Kommt es wirklich so, wie die Bundesregierung und die Länder am Montag beim Impfgipfel verkündet haben, dürfen sich ab Juni alle Erwachsenen in Deutschland zur Impfung anmelden - unabhängig davon, welcher Prioritätengruppen sie zugeteilt sind. In Bayern soll das sogar schon im Mai möglich sein. Alle Erwachsenen? Nein. Die allermeisten Schwangeren sind nach wie vor von einer Impfung ausgeschlossen. Das ist falsch - zumal Daten aus anderen Ländern wie den USA gezeigt haben, dass durch die Impfung kein Risiko für die Schwangere und ihr Baby besteht.
Natürlich hat die ständige Impfkommission (Stiko) Gründe für ihre Einschätzung: Ihr fehlen trotz der Zahlen aus den USA belastbare Daten. Und gerade nach dem Contergan-Skandal in den frühen 60er Jahren, ist die Angst davor mit unbekannten Medikamenten dem ungeborenen Kind zu schaden groß. In diesem Fall sollte die Stiko dennoch umdenken und Schwangeren die Möglichkeit geben, selbst zu entscheiden, was sie möchten.
Corona-Pandemie: Für Schwangere ist Verzicht gerade die einzige Möglichkeit, sich und das Baby zu schützen
Wer während dieser Pandemie schwanger ist, muss auf vieles verzichten: Geburtsvorbereitungskurse finden meist nur online statt, der Kontakt zu anderen Schwangeren, den eigenen Eltern oder Verwandten ist eingeschränkt. Ob der Partner bei der Geburt im Krankenhaus dabei sein kann, ob er nach der Geburt im Krankenhaus bleiben oder nur als täglicher Besucher ein Stündchen vorbeikommen darf, ist ungewiss.

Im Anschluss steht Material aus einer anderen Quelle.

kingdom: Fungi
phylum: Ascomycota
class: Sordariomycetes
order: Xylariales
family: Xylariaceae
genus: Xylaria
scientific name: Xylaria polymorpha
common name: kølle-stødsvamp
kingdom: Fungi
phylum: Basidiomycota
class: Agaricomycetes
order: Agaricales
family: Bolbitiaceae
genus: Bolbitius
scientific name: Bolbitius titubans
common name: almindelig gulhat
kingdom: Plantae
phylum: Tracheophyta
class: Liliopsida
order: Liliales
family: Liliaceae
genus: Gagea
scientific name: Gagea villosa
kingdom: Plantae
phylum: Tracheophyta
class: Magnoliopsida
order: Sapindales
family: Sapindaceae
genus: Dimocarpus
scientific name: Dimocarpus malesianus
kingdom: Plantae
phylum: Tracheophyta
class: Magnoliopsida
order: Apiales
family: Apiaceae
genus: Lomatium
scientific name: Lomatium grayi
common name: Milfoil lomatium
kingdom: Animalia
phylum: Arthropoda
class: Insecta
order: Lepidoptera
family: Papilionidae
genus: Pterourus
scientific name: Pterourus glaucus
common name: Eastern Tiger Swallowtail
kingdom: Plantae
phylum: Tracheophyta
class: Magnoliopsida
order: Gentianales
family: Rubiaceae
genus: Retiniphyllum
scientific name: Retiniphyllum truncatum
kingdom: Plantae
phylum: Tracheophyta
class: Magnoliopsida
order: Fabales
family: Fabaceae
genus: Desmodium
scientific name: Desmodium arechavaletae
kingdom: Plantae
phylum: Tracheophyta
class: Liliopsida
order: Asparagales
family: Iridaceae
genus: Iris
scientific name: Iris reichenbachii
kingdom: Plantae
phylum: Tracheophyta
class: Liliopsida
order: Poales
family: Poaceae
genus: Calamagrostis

Wer gerade schwanger ist, verzichtet auf vieles. Weil Verzicht die einzige Möglichkeit ist, sich selbst und das Baby vor einer Corona-Erkrankung zu schützen. Das ist wichtig - gibt es doch Daten, dass Schwangere, sollten sie sich mit dem Coronavirus anstecken, mit höherer Wahrscheinlichkeit einen schweren Krankheitsverlauf haben.
Um Schwangere wenigstens etwas vor einer Infektion zu schützen, dürfen sich enge Kontaktpersonen bevorzugt impfen lassen. Das hilft zwar für das eigene Umfeld. Aber Schwangere verstecken sich ja nicht bis zur Geburt in den eigenen vier Wänden. Sie nehmen am Alltag teil, gehen einkaufen, arbeiten und mindestens alle vier Wochen sind sie beim Arzt. Viele haben schon Kinder, die in die Schule, den Kindergarten oder die Krippe gehen - und nicht geimpft werden dürfen.
Schwangere sind darauf angewiesen, dass die Mehrheit sich für sie mitimpfen lässt
Das Risiko, sich anzustecken, ist bei ihnen genauso hoch wie bei allen anderen auch. Nur im Gegensatz zu allen anderen gibt es für Schwangere keine Hoffnung auf eine baldige Impfung. Sie können selbst nichts tun, um ihr Corona-Risiko zu senken. Sie sind darauf angewiesen, dass die Mehrheit der Deutschen sich für sie mitimpfen lässt. Ein unangenehmes Gefühl, wenn gleichzeitig Impfgegner und Corona-Leugner laut protestierend durch die Straßen ziehen.
Zwar ist die Impfbereitschaft nach einer aktuellen Umfrage des RKI recht hoch - etwa 70 Prozent der Deutschen wollen sich impfen lassen. 30 Prozent lehnen eine Impfung aber ab oder sind noch unentschieden. Wenn sich also im Juni wirklich alle Erwachsenen zur Impfung anmelden können, sollte das auch für Schwangere gelten. Sie sollten die Möglichkeit bekommen - nach einer guten Aufklärung über die möglichen Risiken - selbst für sich und ihr Baby zu entscheiden, ob sie sich impfen lassen möchten oder nicht. Dabei geht es nicht um Privilegien, sondern um den Schutz vor einer tödlichen Krankheit.